Eleventh Circuit Court of Appeals - Published Opinions

Wednesday, April 03, 2024

Tripodis: Government May Recommend Supervised Release Where Plea Agreement is Silent on the Matter

In United States v. Tripodis, No. 22-12826 (Feb. 29, 2024) (Wilson, Grant, Lagoa), the Court upheld the supervised-release portion of the sentence for Mr. Tripodis’s general-conspiracy conviction under a negotiated plea agreement.

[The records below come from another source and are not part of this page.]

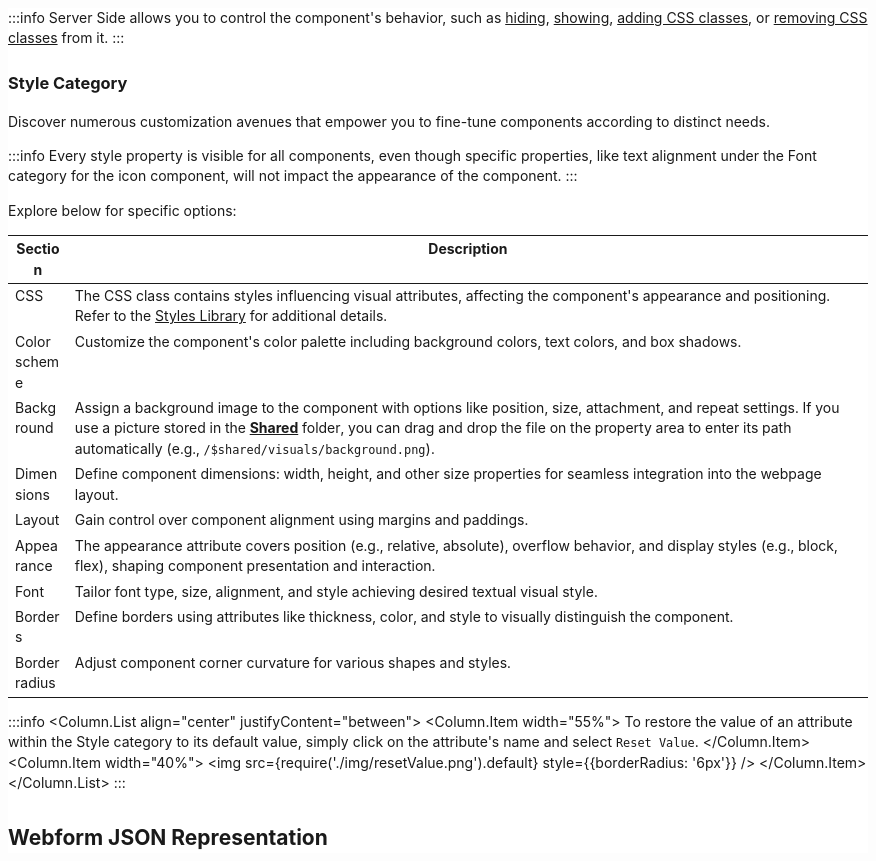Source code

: :::info 
Server Side allows you to control the component's behavior, such as [hiding](../../language/WebFormItemClass.md#hide), [showing](../../language/WebFormItemClass.md#show), [adding CSS classes](../../language/WebFormItemClass.md#addcssclass), or [removing CSS classes](../../language/WebFormItemClass.md#removecssclass) from it.
:::


### Style Category

Discover numerous customization avenues that empower you to fine-tune components according to distinct needs. 

:::info
Every style property is visible for all components, even though specific properties, like text alignment under the Font category for the icon component, will not impact the appearance of the component.
:::

Explore below for specific options:

| Section       | Description |
|-----------------|-------------|
| CSS             | The CSS class contains styles influencing visual attributes, affecting the component's appearance and positioning. Refer to the [Styles Library](styling.md) for additional details. |
| Color scheme    | Customize the component's color palette including background colors, text colors, and box shadows.         |
| Background      | Assign a background image to the component with options like position, size, attachment, and repeat settings. If you use a picture stored in the [**Shared**](events.md#navigation---shared-folder) folder, you can drag and drop the file on the property area to enter its path automatically (e.g., `/$shared/visuals/background.png`).                                   |
| Dimensions      | Define component dimensions: width, height, and other size properties for seamless integration into the webpage layout.                                                         |
| Layout          | Gain control over component alignment using margins and paddings.                             |
| Appearance      | The appearance attribute covers position (e.g., relative, absolute), overflow behavior, and display styles (e.g., block, flex), shaping component presentation and interaction.|
| Font            | Tailor font type, size, alignment, and style achieving desired textual visual style.                                         |
| Borders         | Define borders using attributes like thickness, color, and style to visually distinguish the component.                                   |
| Border radius   | Adjust component corner curvature for various shapes and styles. |

:::info
<Column.List align="center" justifyContent="between">
	<Column.Item width="55%">
      To restore the value of an attribute within the Style category to its default value, simply click on the attribute's name and select <code>Reset Value</code>.
	</Column.Item>
	<Column.Item width="40%">
        <img src={require('./img/resetValue.png').default} style={{borderRadius: '6px'}} />
	</Column.Item>
</Column.List>
:::

## Webform JSON Representation
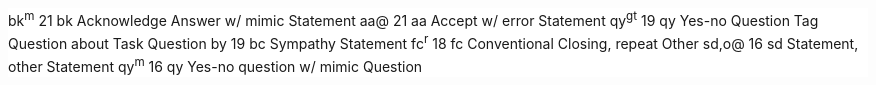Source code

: 
<tr>
<td class="org-left">bk<sup>m</sup></td>
<td class="org-right">21</td>
<td class="org-left">bk</td>
<td class="org-left">Acknowledge Answer w/ mimic</td>
<td class="org-left">Statement</td>
</tr>


<tr>
<td class="org-left">aa@</td>
<td class="org-right">21</td>
<td class="org-left">aa</td>
<td class="org-left">Accept w/ error</td>
<td class="org-left">Statement</td>
</tr>


<tr>
<td class="org-left">qy<sup>g</sup><sup>t</sup></td>
<td class="org-right">19</td>
<td class="org-left">qy</td>
<td class="org-left">Yes-no Question Tag Question about Task</td>
<td class="org-left">Question</td>
</tr>


<tr>
<td class="org-left">by</td>
<td class="org-right">19</td>
<td class="org-left">bc</td>
<td class="org-left">Sympathy</td>
<td class="org-left">Statement</td>
</tr>


<tr>
<td class="org-left">fc<sup>r</sup></td>
<td class="org-right">18</td>
<td class="org-left">fc</td>
<td class="org-left">Conventional Closing, repeat</td>
<td class="org-left">Other</td>
</tr>


<tr>
<td class="org-left">sd,o@</td>
<td class="org-right">16</td>
<td class="org-left">sd</td>
<td class="org-left">Statement, other</td>
<td class="org-left">Statement</td>
</tr>


<tr>
<td class="org-left">qy<sup>m</sup></td>
<td class="org-right">16</td>
<td class="org-left">qy</td>
<td class="org-left">Yes-no question w/ mimic</td>
<td class="org-left">Question</td>
</tr>
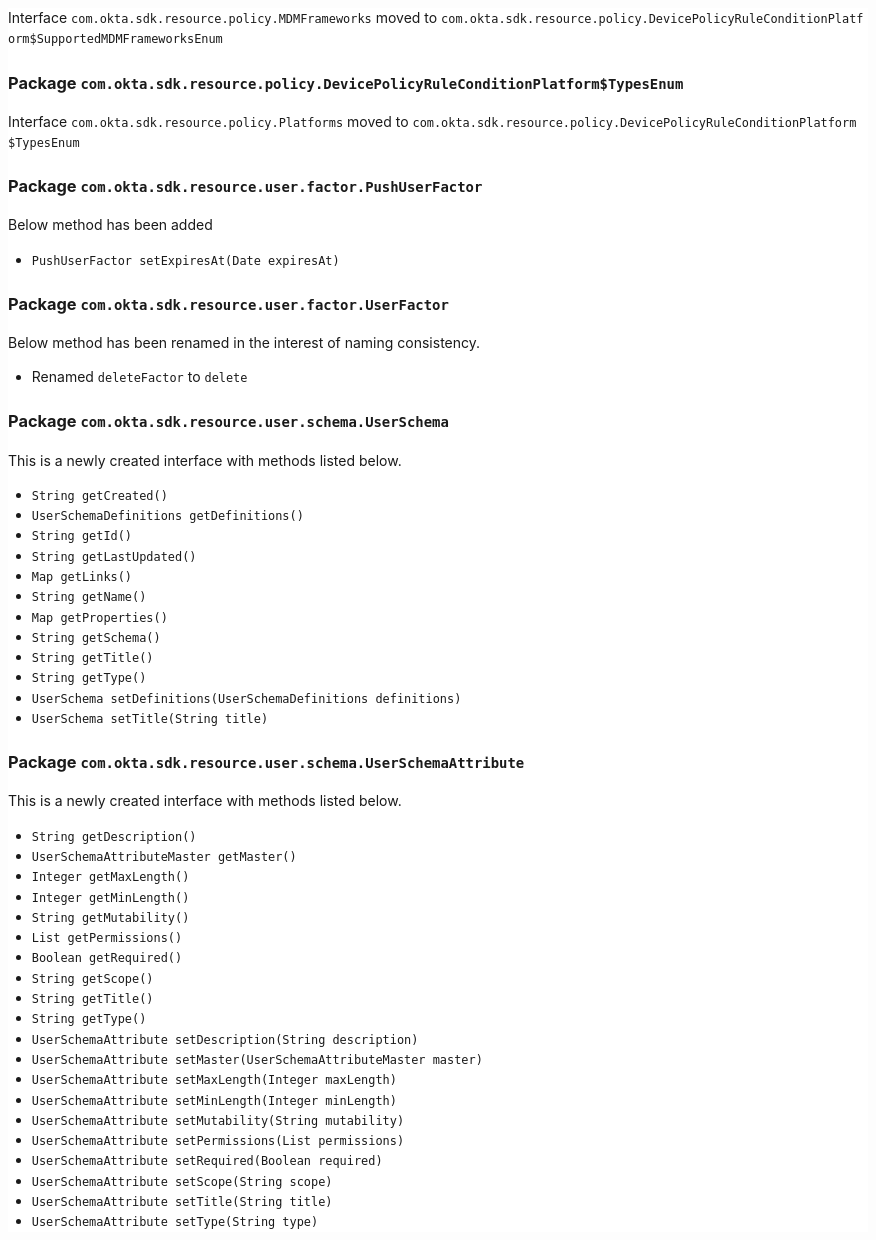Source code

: Interface `com.okta.sdk.resource.policy.MDMFrameworks` moved to `com.okta.sdk.resource.policy.DevicePolicyRuleConditionPlatform$SupportedMDMFrameworksEnum`

### Package `com.okta.sdk.resource.policy.DevicePolicyRuleConditionPlatform$TypesEnum`

Interface `com.okta.sdk.resource.policy.Platforms` moved to `com.okta.sdk.resource.policy.DevicePolicyRuleConditionPlatform$TypesEnum`

### Package `com.okta.sdk.resource.user.factor.PushUserFactor` 

Below method has been added
- `PushUserFactor setExpiresAt(Date expiresAt)`

### Package `com.okta.sdk.resource.user.factor.UserFactor`

Below method has been renamed in the interest of naming consistency.
- Renamed `deleteFactor` to `delete`

### Package `com.okta.sdk.resource.user.schema.UserSchema`

This is a newly created interface with methods listed below.
- `String getCreated()`
- `UserSchemaDefinitions getDefinitions()`
- `String getId()`
- `String getLastUpdated()`
- `Map getLinks()`
- `String getName()`
- `Map getProperties()`
- `String getSchema()`
- `String getTitle()`
- `String getType()`
- `UserSchema setDefinitions(UserSchemaDefinitions definitions)`
- `UserSchema setTitle(String title)`

### Package `com.okta.sdk.resource.user.schema.UserSchemaAttribute`

This is a newly created interface with methods listed below.
- `String getDescription()`
- `UserSchemaAttributeMaster getMaster()`
- `Integer getMaxLength()`
- `Integer getMinLength()`
- `String getMutability()`
- `List getPermissions()`
- `Boolean getRequired()`
- `String getScope()`
- `String getTitle()`
- `String getType()`
- `UserSchemaAttribute setDescription(String description)`
- `UserSchemaAttribute setMaster(UserSchemaAttributeMaster master)`
- `UserSchemaAttribute setMaxLength(Integer maxLength)`
- `UserSchemaAttribute setMinLength(Integer minLength)`
- `UserSchemaAttribute setMutability(String mutability)`
- `UserSchemaAttribute setPermissions(List permissions)`
- `UserSchemaAttribute setRequired(Boolean required)`
- `UserSchemaAttribute setScope(String scope)`
- `UserSchemaAttribute setTitle(String title)`
- `UserSchemaAttribute setType(String type)`
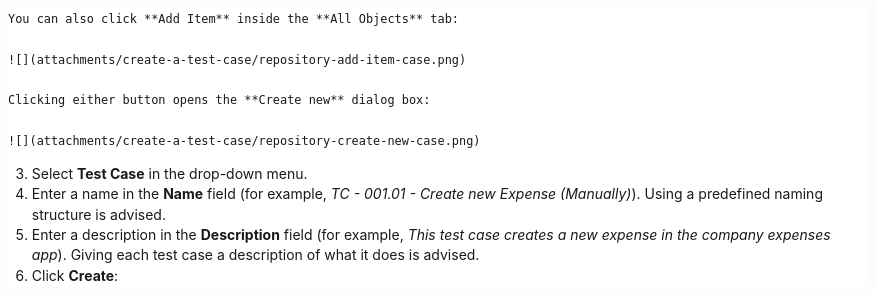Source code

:     You can also click **Add Item** inside the **All Objects** tab:
    
    ![](attachments/create-a-test-case/repository-add-item-case.png)
  
    Clicking either button opens the **Create new** dialog box:

    ![](attachments/create-a-test-case/repository-create-new-case.png)
  
3. Select **Test Case** in the drop-down menu.
4. Enter a name in the **Name** field (for example, *TC - 001.01 - Create new Expense (Manually)*). Using a predefined naming structure is advised.    
5. Enter a description in the **Description** field (for example, *This test case creates a new expense in the company expenses app*). Giving each test case a description of what it does is advised.
6.  Click **Create**:
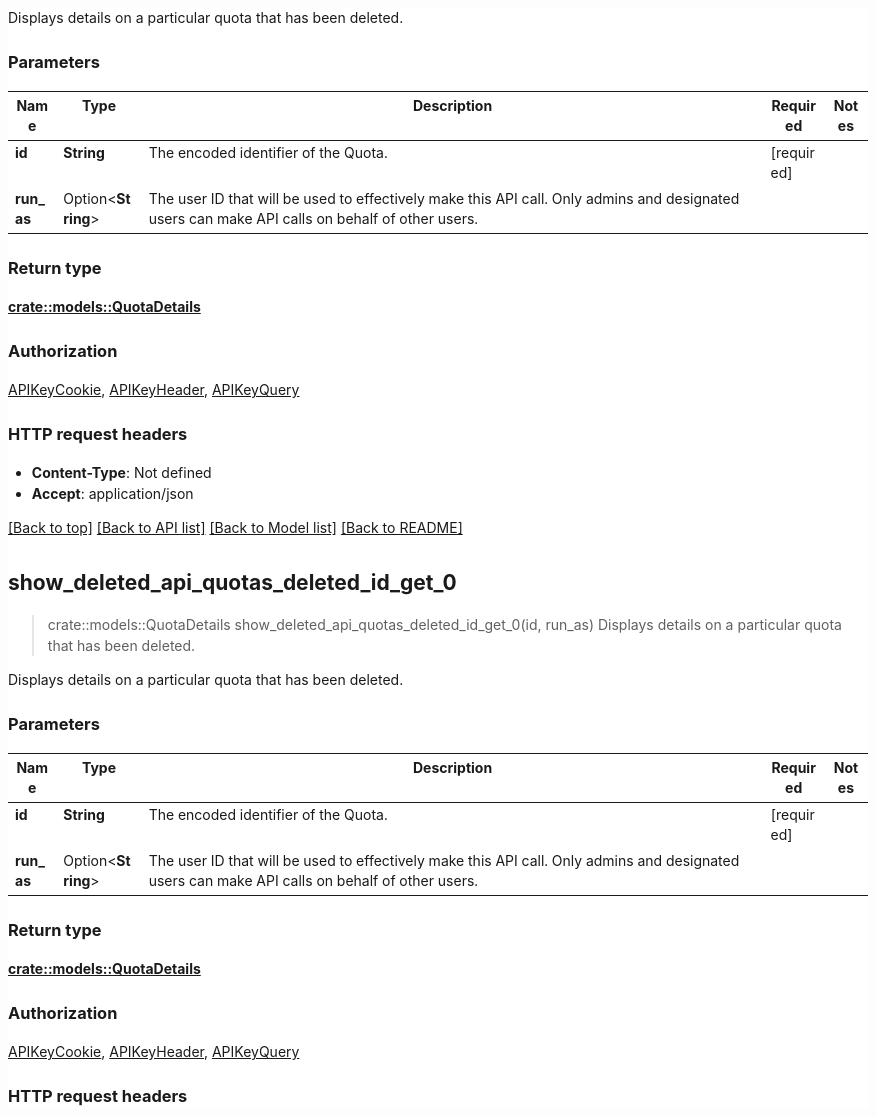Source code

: Displays details on a particular quota that has been deleted.

### Parameters


Name | Type | Description  | Required | Notes
------------- | ------------- | ------------- | ------------- | -------------
**id** | **String** | The encoded identifier of the Quota. | [required] |
**run_as** | Option<**String**> | The user ID that will be used to effectively make this API call. Only admins and designated users can make API calls on behalf of other users. |  |

### Return type

[**crate::models::QuotaDetails**](QuotaDetails.md)

### Authorization

[APIKeyCookie](../README.md#APIKeyCookie), [APIKeyHeader](../README.md#APIKeyHeader), [APIKeyQuery](../README.md#APIKeyQuery)

### HTTP request headers

- **Content-Type**: Not defined
- **Accept**: application/json

[[Back to top]](#) [[Back to API list]](../README.md#documentation-for-api-endpoints) [[Back to Model list]](../README.md#documentation-for-models) [[Back to README]](../README.md)


## show_deleted_api_quotas_deleted_id_get_0

> crate::models::QuotaDetails show_deleted_api_quotas_deleted_id_get_0(id, run_as)
Displays details on a particular quota that has been deleted.

Displays details on a particular quota that has been deleted.

### Parameters


Name | Type | Description  | Required | Notes
------------- | ------------- | ------------- | ------------- | -------------
**id** | **String** | The encoded identifier of the Quota. | [required] |
**run_as** | Option<**String**> | The user ID that will be used to effectively make this API call. Only admins and designated users can make API calls on behalf of other users. |  |

### Return type

[**crate::models::QuotaDetails**](QuotaDetails.md)

### Authorization

[APIKeyCookie](../README.md#APIKeyCookie), [APIKeyHeader](../README.md#APIKeyHeader), [APIKeyQuery](../README.md#APIKeyQuery)

### HTTP request headers
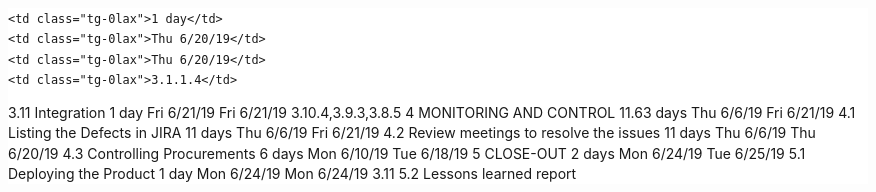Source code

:     <td class="tg-0lax">1 day</td>
    <td class="tg-0lax">Thu 6/20/19</td>
    <td class="tg-0lax">Thu 6/20/19</td>
    <td class="tg-0lax">3.1.1.4</td>
  </tr>
  <tr>
    <td class="tg-0lax">3.11</td>
    <td class="tg-0lax">Integration</td>
    <td class="tg-0lax">1 day</td>
    <td class="tg-0lax">Fri 6/21/19</td>
    <td class="tg-0lax">Fri 6/21/19</td>
    <td class="tg-0lax">3.10.4,3.9.3,3.8.5</td>
  </tr>
  <tr>
    <td class="tg-6t3r">4</td>
    <td class="tg-6t3r">MONITORING AND CONTROL</td>
    <td class="tg-6t3r">11.63 days</td>
    <td class="tg-6t3r">Thu 6/6/19</td>
    <td class="tg-6t3r">Fri 6/21/19</td>
    <td class="tg-6t3r"></td>
  </tr>
  <tr>
    <td class="tg-0lax">4.1</td>
    <td class="tg-0lax">Listing the Defects in JIRA</td>
    <td class="tg-0lax">11 days</td>
    <td class="tg-0lax">Thu 6/6/19</td>
    <td class="tg-0lax">Fri 6/21/19</td>
    <td class="tg-0lax"></td>
  </tr>
  <tr>
    <td class="tg-0lax">4.2</td>
    <td class="tg-0lax">Review meetings to resolve the issues</td>
    <td class="tg-0lax">11 days</td>
    <td class="tg-0lax">Thu 6/6/19</td>
    <td class="tg-0lax">Thu 6/20/19</td>
    <td class="tg-0lax"></td>
  </tr>
  <tr>
    <td class="tg-0lax">4.3</td>
    <td class="tg-0lax">Controlling Procurements</td>
    <td class="tg-0lax">6 days</td>
    <td class="tg-0lax">Mon 6/10/19</td>
    <td class="tg-0lax">Tue 6/18/19</td>
    <td class="tg-0lax"></td>
  </tr>
  <tr>
    <td class="tg-1wig">5</td>
    <td class="tg-1wig">CLOSE-OUT</td>
    <td class="tg-1wig">2 days</td>
    <td class="tg-1wig">Mon 6/24/19</td>
    <td class="tg-1wig">Tue 6/25/19</td>
    <td class="tg-1wig"></td>
  </tr>
  <tr>
    <td class="tg-0lax">5.1</td>
    <td class="tg-0lax">Deploying the Product</td>
    <td class="tg-0lax">1 day</td>
    <td class="tg-0lax">Mon 6/24/19</td>
    <td class="tg-0lax">Mon 6/24/19</td>
    <td class="tg-0lax">3.11</td>
  </tr>
  <tr>
    <td class="tg-0lax">5.2</td>
    <td class="tg-0lax">Lessons learned report</td>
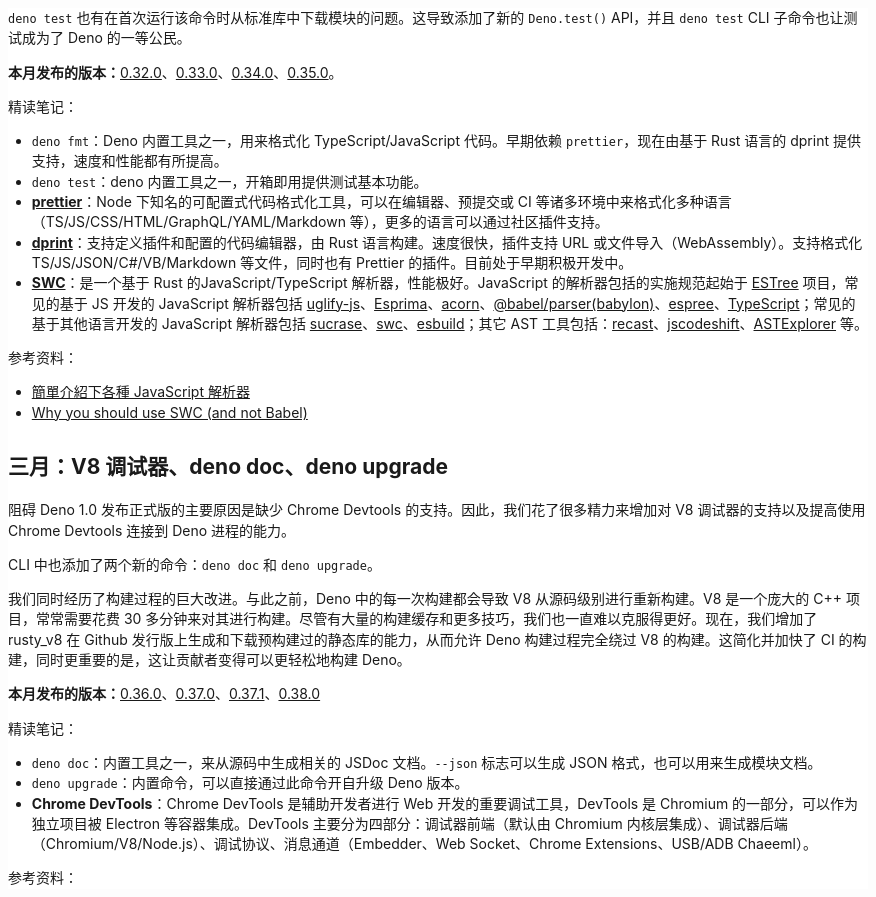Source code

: `deno test` 也有在首次运行该命令时从标准库中下载模块的问题。这导致添加了新的 `Deno.test()` API，并且 `deno test` CLI 子命令也让测试成为了 Deno 的一等公民。

**本月发布的版本：**[0.32.0](https://github.com/denoland/deno/releases/tag/v0.32.0)、[0.33.0](https://github.com/denoland/deno/releases/tag/v0.33.0)、[0.34.0](https://github.com/denoland/deno/releases/tag/v0.34.0)、[0.35.0](https://github.com/denoland/deno/releases/tag/v0.35.0)。

精读笔记：

- `deno fmt`：Deno 内置工具之一，用来格式化 TypeScript/JavaScript 代码。早期依赖 `prettier`，现在由基于 Rust 语言的 dprint 提供支持，速度和性能都有所提高。
- `deno test`：deno 内置工具之一，开箱即用提供测试基本功能。
- [**prettier**](https://prettier.io/)：Node 下知名的可配置式代码格式化工具，可以在编辑器、预提交或 CI 等诸多环境中来格式化多种语言（TS/JS/CSS/HTML/GraphQL/YAML/Markdown 等），更多的语言可以通过社区插件支持。
- [**dprint**](https://dprint.dev/)：支持定义插件和配置的代码编辑器，由 Rust 语言构建。速度很快，插件支持 URL 或文件导入（WebAssembly）。支持格式化 TS/JS/JSON/C#/VB/Markdown 等文件，同时也有 Prettier 的插件。目前处于早期积极开发中。
- **[SWC](https://github.com/swc-project/swc)**：是一个基于 Rust 的JavaScript/TypeScript 解析器，性能极好。JavaScript 的解析器包括的实施规范起始于 [ESTree](https://github.com/estree/estree) 项目，常见的基于 JS 开发的 JavaScript 解析器包括 [uglify-js](https://github.com/estree/estree)、[Esprima](http://esprima.org/)、[acorn](https://github.com/acornjs/acorn)、[@babel/parser(babylon)](https://github.com/babel/babel/tree/master/packages/babel-parser)、[espree](https://github.com/eslint/espree)、[TypeScript](https://github.com/microsoft/TypeScript)；常见的基于其他语言开发的 JavaScript 解析器包括 [sucrase](https://github.com/alangpierce/sucrase)、[swc](https://github.com/swc-project/swc)、[esbuild](https://github.com/evanw/esbuild/)；其它 AST 工具包括：[recast](https://github.com/benjamn/recast)、[jscodeshift](https://github.com/facebook/jscodeshift)、[ASTExplorer](https://github.com/fkling/astexplorer) 等。

参考资料：

- [簡單介紹下各種 JavaScript 解析器](https://iter01.com/574746.html)
- [Why you should use SWC (and not Babel)](https://blog.logrocket.com/why-you-should-use-swc/)

## 三月：V8 调试器、deno doc、deno upgrade

阻碍 Deno 1.0 发布正式版的主要原因是缺少 Chrome Devtools 的支持。因此，我们花了很多精力来增加对 V8 调试器的支持以及提高使用 Chrome Devtools 连接到 Deno 进程的能力。

CLI 中也添加了两个新的命令：`deno doc` 和 `deno upgrade`。

我们同时经历了构建过程的巨大改进。与此之前，Deno 中的每一次构建都会导致 V8 从源码级别进行重新构建。V8 是一个庞大的 C++ 项目，常常需要花费 30 多分钟来对其进行构建。尽管有大量的构建缓存和更多技巧，我们也一直难以克服得更好。现在，我们增加了 rusty_v8 在 Github 发行版上生成和下载预构建过的静态库的能力，从而允许 Deno 构建过程完全绕过 V8 的构建。这简化并加快了 CI 的构建，同时更重要的是，这让贡献者变得可以更轻松地构建 Deno。

**本月发布的版本：**[0.36.0](https://github.com/denoland/deno/releases/tag/v0.36.0)、[0.37.0](https://github.com/denoland/deno/releases/tag/v0.37.0)、[0.37.1](https://github.com/denoland/deno/releases/tag/v0.37.1)、[0.38.0](https://github.com/denoland/deno/releases/tag/v0.38.0)

精读笔记：

- `deno doc`：内置工具之一，来从源码中生成相关的 JSDoc 文档。`--json` 标志可以生成 JSON 格式，也可以用来生成模块文档。
- `deno upgrade`：内置命令，可以直接通过此命令开自升级 Deno 版本。
- **Chrome DevTools**：Chrome DevTools 是辅助开发者进行 Web 开发的重要调试工具，DevTools 是 Chromium 的一部分，可以作为独立项目被 Electron 等容器集成。DevTools 主要分为四部分：调试器前端（默认由 Chromium 内核层集成）、调试器后端（Chromium/V8/Node.js）、调试协议、消息通道（Embedder、Web Socket、Chrome Extensions、USB/ADB Chaeeml）。

参考资料：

Mr. Tripodis argued that the plea agreement did not contemplate the imposition of supervised release, and that the government and the district therefore breached the agreement by recommending supervised release and erred by ordering it, respectively. The Court rejected both arguments. It determined that the plea agreement’s scope was unambiguous: it required only that the government recommend a total custodial sentence of sixty months. In the absence of a supervised-release provision, the government was free to recommend supervised release. The Court alternatively determined that, even if the agreement was ambiguous, extrinsic evidence reflected Mr. Tripodis’s understanding that he could be subject to supervised release. This evidence included Mr. Tripodis’s and his counsel’s statements at the initial plea entry and sentencing, Mr. Tripodis’s affirmative response to the district court’s asking if he understood that the court could sentence him to a three-year term of supervised release, and counsel’s failure to dispute the government’s argument for supervised release at sentencing.

Notably, the Court acknowledged that a defendant might be “unintentionally misled” where his plea agreement does not “explicitly state” the extent of the government’s promises to, or requirements of, the defendant. The Court therefore expressed that the government, in future cases, “should” make “clear . . . what it is promising—and what it is not—to the defendant.”